Um die zellulären Folgen dieser Genunterbrechungen zu charakterisieren, isolierten wir Hap1-Klone mit SLC3A2- und SLC7A11-Genfallen-Insertionen. Die SLC3A2-Mutante mit der Bezeichnung AC24 weist eine Genfallen-Insertion im zweiten Intron von SLC3A2 in der für die Genunterbrechung erwarteten Orientierung auf und zeigt keine SLC3A2-Expression. Darüber hinaus ist die Expression von SLC7A11 deutlich geringer, was zu erwarten ist, da SLC3A2 mit SLC7A11 assoziieren muss, um einen stabilen Komplex zu bilden (Abb. 1b). Die SLC7A11-Mutante mit der Bezeichnung AC6 weist eine Genfallen-Insertion in der 5′ untranslatierten Region des ersten Exons von SLC7A11 auf und zeigt eine stark verringerte SLC7A11-Expression auf Protein- (Abb. 1b) und mRNA-Ebene (ergänzende Abb. 1). Die Spiegel von SLC3A2 sind in AC6 weitgehend unbeeinflusst, wahrscheinlich weil die SLC3A2-Untereinheit von mehreren Aminosäuretransportern gemeinsam genutzt wird18. Beide Klone zeigen eine geringere Glutamatfreisetzung in die Medien (Abb. 1c), was bestätigt, dass das System xc- funktionell gestört ist. Wichtig ist, dass beide Klone unter Glukose-Mangelbedingungen eine stark verbesserte Lebensfähigkeit aufweisen (Abb. 1d,e). Nach 24 Stunden Glukoseentzug sind >70 % der Zellen in beiden Klonen lebensfähig, während nur 10 % der elterlichen Hap1-Zellen überleben. In Übereinstimmung mit diesem Ergebnis verbesserte die Behandlung von Hap1-Zellen mit Sulfasalazin (SASP)20, einem System-xc-Inhibitor, die Lebensfähigkeit von WT-Hap1-Zellen nach Glukoseentzug (Abb. 1d,e).

System xc- reguliert die Lebensfähigkeit der Zellen während des Glukoseentzugs

Um die Ergebnisse des genetischen Screenings unabhängig zu bestätigen, verwendeten wir kurze Haarnadel-RNAs (shRNAs), um System xc- in Hap1-Zellen stabil zu deaktivieren (Abb. 2a). Da SLC3A2 als gemeinsame schwere Kette für mehrere Aminosäuretransporter18 pleiotrope Funktionen hat, konzentrierten wir unsere Knockdown-Bemühungen auf die SLC7A11-Untereinheit. Zellen, die eine von zwei unabhängigen SLC7A11 shRNAs enthielten, gaben deutlich weniger Glutamat in das Medium ab (Abb. 2b). Sie zeigten eine stark verbesserte Lebensfähigkeit nach Glukoseentzug (Abb. 2c). Die Proliferationsrate in glukosehaltigen Medien änderte sich jedoch nicht (ergänzende Abb. 2a).

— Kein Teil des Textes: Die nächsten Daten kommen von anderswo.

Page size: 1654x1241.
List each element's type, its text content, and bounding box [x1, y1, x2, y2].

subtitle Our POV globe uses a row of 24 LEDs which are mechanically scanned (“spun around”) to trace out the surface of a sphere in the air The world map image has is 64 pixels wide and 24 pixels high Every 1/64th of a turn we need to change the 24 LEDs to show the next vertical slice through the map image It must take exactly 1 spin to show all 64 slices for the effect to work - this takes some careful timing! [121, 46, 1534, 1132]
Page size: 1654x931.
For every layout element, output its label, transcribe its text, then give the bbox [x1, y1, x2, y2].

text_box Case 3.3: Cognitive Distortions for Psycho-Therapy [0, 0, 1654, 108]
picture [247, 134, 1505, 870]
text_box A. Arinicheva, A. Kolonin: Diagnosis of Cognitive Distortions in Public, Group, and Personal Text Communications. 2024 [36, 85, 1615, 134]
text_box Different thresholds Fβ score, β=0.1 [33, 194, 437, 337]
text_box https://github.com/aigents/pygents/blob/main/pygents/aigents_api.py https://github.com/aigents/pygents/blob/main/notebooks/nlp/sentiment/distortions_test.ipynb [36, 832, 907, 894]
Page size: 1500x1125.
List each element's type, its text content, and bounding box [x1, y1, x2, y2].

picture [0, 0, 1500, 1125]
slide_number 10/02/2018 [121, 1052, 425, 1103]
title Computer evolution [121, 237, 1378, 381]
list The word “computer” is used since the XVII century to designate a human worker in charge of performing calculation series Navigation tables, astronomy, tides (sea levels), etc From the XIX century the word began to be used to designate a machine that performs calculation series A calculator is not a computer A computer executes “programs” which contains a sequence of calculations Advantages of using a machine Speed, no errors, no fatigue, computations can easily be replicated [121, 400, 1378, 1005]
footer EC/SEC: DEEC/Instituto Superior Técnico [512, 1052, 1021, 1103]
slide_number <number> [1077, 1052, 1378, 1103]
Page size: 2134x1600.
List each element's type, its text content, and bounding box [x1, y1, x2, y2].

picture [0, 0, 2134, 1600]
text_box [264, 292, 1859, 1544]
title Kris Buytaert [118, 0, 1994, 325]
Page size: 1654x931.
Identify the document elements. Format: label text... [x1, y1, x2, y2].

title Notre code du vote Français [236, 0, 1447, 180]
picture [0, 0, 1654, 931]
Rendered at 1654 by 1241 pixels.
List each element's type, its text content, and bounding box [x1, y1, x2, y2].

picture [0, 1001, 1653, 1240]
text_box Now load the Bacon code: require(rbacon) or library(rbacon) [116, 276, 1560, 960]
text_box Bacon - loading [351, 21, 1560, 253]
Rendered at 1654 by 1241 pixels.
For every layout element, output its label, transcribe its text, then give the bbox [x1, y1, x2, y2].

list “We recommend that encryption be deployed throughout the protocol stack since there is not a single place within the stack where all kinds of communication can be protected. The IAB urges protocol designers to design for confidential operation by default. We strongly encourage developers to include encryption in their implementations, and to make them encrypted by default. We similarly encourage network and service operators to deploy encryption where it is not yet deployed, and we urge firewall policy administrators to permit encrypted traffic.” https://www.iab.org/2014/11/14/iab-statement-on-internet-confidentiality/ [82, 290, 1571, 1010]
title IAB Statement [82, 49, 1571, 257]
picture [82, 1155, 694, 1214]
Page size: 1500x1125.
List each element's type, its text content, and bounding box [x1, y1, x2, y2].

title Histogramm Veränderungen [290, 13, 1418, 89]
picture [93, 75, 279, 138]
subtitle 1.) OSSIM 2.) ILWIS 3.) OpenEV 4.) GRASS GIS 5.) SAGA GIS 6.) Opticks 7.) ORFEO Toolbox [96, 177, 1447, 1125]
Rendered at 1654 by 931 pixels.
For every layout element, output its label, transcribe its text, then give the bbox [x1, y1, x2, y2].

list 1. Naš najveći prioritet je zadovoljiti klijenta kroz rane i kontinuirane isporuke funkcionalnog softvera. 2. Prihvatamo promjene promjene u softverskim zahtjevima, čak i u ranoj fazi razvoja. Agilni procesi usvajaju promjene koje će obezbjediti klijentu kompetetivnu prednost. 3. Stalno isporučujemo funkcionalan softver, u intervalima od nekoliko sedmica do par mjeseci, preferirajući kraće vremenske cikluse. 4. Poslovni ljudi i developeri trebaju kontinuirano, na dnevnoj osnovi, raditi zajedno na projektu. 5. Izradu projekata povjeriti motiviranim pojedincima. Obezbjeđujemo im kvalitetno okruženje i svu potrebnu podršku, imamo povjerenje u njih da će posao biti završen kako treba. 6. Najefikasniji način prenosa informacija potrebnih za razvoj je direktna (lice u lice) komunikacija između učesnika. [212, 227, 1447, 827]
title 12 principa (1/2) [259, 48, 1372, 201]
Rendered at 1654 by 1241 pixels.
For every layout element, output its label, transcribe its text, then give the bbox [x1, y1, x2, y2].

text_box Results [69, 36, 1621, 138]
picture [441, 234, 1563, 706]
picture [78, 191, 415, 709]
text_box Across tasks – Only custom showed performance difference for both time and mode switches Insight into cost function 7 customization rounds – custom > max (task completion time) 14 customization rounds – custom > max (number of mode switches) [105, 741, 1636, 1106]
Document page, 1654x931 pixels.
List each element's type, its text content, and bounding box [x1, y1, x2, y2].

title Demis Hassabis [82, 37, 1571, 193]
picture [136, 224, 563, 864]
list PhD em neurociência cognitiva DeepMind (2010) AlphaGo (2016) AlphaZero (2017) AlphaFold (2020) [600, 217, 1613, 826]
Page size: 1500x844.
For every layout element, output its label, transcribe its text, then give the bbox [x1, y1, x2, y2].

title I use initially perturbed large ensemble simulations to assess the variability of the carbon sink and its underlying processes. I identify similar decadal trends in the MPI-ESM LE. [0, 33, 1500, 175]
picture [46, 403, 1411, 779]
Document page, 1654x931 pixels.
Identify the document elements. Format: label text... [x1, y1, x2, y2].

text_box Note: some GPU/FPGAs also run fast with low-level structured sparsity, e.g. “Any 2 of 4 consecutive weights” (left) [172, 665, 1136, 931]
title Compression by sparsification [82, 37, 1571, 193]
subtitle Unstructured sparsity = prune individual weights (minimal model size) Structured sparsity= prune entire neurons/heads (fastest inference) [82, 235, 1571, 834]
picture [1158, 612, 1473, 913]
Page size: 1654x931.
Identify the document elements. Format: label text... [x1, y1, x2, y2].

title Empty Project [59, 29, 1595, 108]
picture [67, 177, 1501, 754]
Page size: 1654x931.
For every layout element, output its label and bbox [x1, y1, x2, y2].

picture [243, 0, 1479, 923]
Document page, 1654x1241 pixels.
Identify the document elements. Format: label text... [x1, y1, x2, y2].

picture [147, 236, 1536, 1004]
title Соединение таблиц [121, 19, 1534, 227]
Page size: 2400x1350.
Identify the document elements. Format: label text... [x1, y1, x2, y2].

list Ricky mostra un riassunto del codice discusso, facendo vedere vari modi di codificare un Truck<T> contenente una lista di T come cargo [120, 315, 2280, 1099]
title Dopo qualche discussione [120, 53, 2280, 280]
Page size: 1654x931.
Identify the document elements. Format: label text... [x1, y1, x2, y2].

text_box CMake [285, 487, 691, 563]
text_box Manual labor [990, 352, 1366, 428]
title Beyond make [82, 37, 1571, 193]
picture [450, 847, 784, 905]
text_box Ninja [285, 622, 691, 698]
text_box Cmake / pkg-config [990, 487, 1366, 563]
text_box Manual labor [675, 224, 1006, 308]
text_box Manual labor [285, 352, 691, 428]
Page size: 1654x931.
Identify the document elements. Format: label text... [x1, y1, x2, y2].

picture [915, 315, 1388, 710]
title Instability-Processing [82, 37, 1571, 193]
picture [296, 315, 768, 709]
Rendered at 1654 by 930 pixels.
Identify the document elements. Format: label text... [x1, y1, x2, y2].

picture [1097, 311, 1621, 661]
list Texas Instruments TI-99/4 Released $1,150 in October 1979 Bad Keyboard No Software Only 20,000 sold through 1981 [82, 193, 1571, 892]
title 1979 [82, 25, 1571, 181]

Abbildung 2: System xc- wirkt sich negativ auf die Lebensfähigkeit von Hap1- und HeLa-Zellen nach Glukoseentzug aus.
figure2

(a) Western-Blot-Analyse der SLC7A11-Proteinspiegel in SLC7A11-Knockdown-Hap1- und SLC7A11-überexprimierenden HeLa-Zellen. (b) Quantifizierung der Glutamatfreisetzung in das Medium. Die Daten stellen die Mittelwerte±s.d. dar (n=4); **P<0,01; ungepaarter Student’s t-test; scr, scrambled shRNA. (c,d) Lebensfähigkeit der Zellen 24 Stunden nach Glukoseentzug. Hap1-Zellen mit SLC7A11-Knockdown (c) und SLC7A11-überexprimierende HeLa-Zellen (d) wurden 24 Stunden lang in Glukose-defizientem Medium mit Vehikel (DMSO), 500 μM SASP oder 4 mM dm-αKG kultiviert. Die Daten stellen die Mittelwerte±s.d. dar. (n=3); Vektor: leerer Vektor.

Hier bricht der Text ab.